= INFORMATION SUPPLIED =
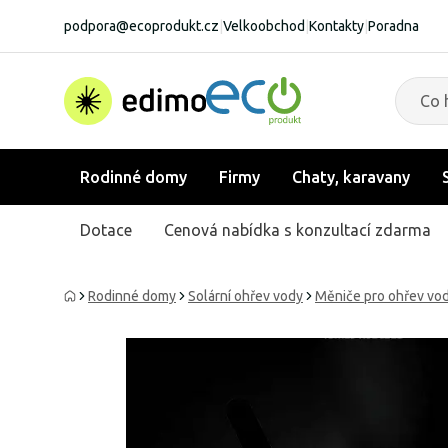
podpora@ecoprodukt.cz
|
Velkoobchod
|
Kontakty
|
Poradna
Rodinné domy
Firmy
Chaty, karavany
Dotace
Cenová nabídka s konzultací zdarma
Rodinné domy
Solární ohřev vody
Měniče pro ohřev vo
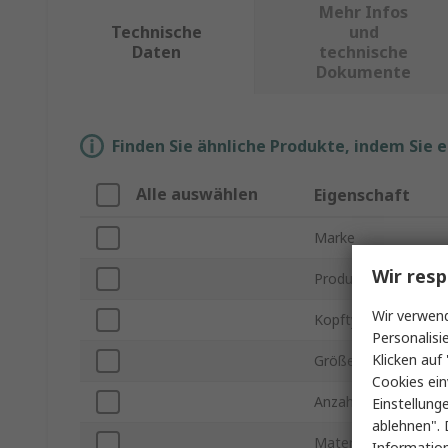
Mehr Infos
Technische
und
Daten
technische
Dokumente
Finden Sie ähnliche Produkte, indem Sie 
Alle auswählen
Eigenschaft
Marke
Wir resp
Produkt Typ
Wir verwend
Kopftyp
Personalisi
Klicken auf 
Größe
Cookies ein
Anzahl der Teile
Einstellung
ablehnen". 
Material
Information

= WHAT TO WORK ON =
Each of the records above needs to be transcribed exactly, apart from its pictures.

= RESPONSE AREA =
podpora@ecoprodukt.cz
|
Velkoobchod
|
Kontakty
|
Poradna
Rodinné domy
Firmy
Chaty, karavany
Dotace
Cenová nabídka s konzultací zdarma
Rodinné domy
Solární ohřev vody
Měniče pro ohřev vo
Mehr Infos
Technische
und
Daten
technische
Dokumente
Finden Sie ähnliche Produkte, indem Sie 
Alle auswählen
Eigenschaft
Marke
Wir resp
Produkt Typ
Wir verwend
Kopftyp
Personalisi
Klicken auf 
Größe
Cookies ein
Anzahl der Teile
Einstellung
ablehnen". 
Material
Information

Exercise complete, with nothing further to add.